====== SOURCE PASSAGE ======

# HD Wallet (Hierarchical Deterministic Wallet) Demonstration

## Introduction to HD Wallet
### What is an HD Wallet?
An HD Wallet (Hierarchical Deterministic Wallet) is a type of cryptocurrency wallet that uses a single seed phrase (mnemonic) to generate an entire hierarchy of private and public keys. This structure allows:
- Easy backup and recovery through a single mnemonic phrase.
- Deterministic generation of keys, ensuring consistent results across different software.
- Enhanced security and usability through hierarchical key derivation.

In this notebook, we will:
1. Convert a mnemonic into a seed.
2. Derive the master key and chain code.
3. Use the master key to derive child keys.
4. Understand and implement derivation paths.

### Structure of an HD Wallet
- **Mnemonic**: A human-readable set of words that encodes the entropy.
- **Seed**: A 512-bit value derived from the mnemonic and an optional passphrase.
- **Master Key & Chain Code**: The starting point for generating child keys in the hierarchy.
- **Derivation Path**: A structured path that determines how keys are derived at each level of the hierarchy.

---

## Step 1: Convert Mnemonic to Seed
The mnemonic phrase, along with an optional passphrase, is transformed into a 64-byte seed using the PBKDF2-HMAC-SHA512 algorithm. This seed is used as the basis for generating cryptographic keys in hierarchical deterministic (HD) wallets. Below is a detailed breakdown of the process and rationale:

### 1. Input Components
- **Mnemonic**: A sequence of 12, 15, 18, 21, or 24 words derived from BIP-39 word lists. This serves as the primary input.
- **Passphrase** (Optional): A user-defined string that enhances security by introducing additional entropy. If not provided, an empty string is used.
- **Salt**: The passphrase is combined with the fixed prefix string "mnemonic" to form the salt.

====== INFORMATION SUPPLIED ======

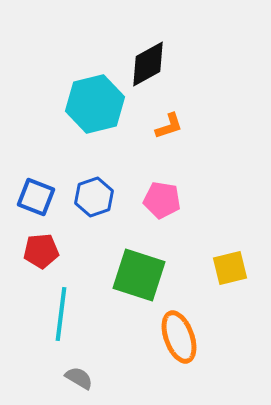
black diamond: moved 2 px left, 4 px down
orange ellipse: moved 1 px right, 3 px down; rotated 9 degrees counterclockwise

======

== GIVEN INSTRUCTION ==
Print the HD wallet demonstration above in full, word for word and unchanged.

== OUTPUT ==
# HD Wallet (Hierarchical Deterministic Wallet) Demonstration

## Introduction to HD Wallet
### What is an HD Wallet?
An HD Wallet (Hierarchical Deterministic Wallet) is a type of cryptocurrency wallet that uses a single seed phrase (mnemonic) to generate an entire hierarchy of private and public keys. This structure allows:
- Easy backup and recovery through a single mnemonic phrase.
- Deterministic generation of keys, ensuring consistent results across different software.
- Enhanced security and usability through hierarchical key derivation.

In this notebook, we will:
1. Convert a mnemonic into a seed.
2. Derive the master key and chain code.
3. Use the master key to derive child keys.
4. Understand and implement derivation paths.

### Structure of an HD Wallet
- **Mnemonic**: A human-readable set of words that encodes the entropy.
- **Seed**: A 512-bit value derived from the mnemonic and an optional passphrase.
- **Master Key & Chain Code**: The starting point for generating child keys in the hierarchy.
- **Derivation Path**: A structured path that determines how keys are derived at each level of the hierarchy.

---

## Step 1: Convert Mnemonic to Seed
The mnemonic phrase, along with an optional passphrase, is transformed into a 64-byte seed using the PBKDF2-HMAC-SHA512 algorithm. This seed is used as the basis for generating cryptographic keys in hierarchical deterministic (HD) wallets. Below is a detailed breakdown of the process and rationale:

### 1. Input Components
- **Mnemonic**: A sequence of 12, 15, 18, 21, or 24 words derived from BIP-39 word lists. This serves as the primary input.
- **Passphrase** (Optional): A user-defined string that enhances security by introducing additional entropy. If not provided, an empty string is used.
- **Salt**: The passphrase is combined with the fixed prefix string "mnemonic" to form the salt.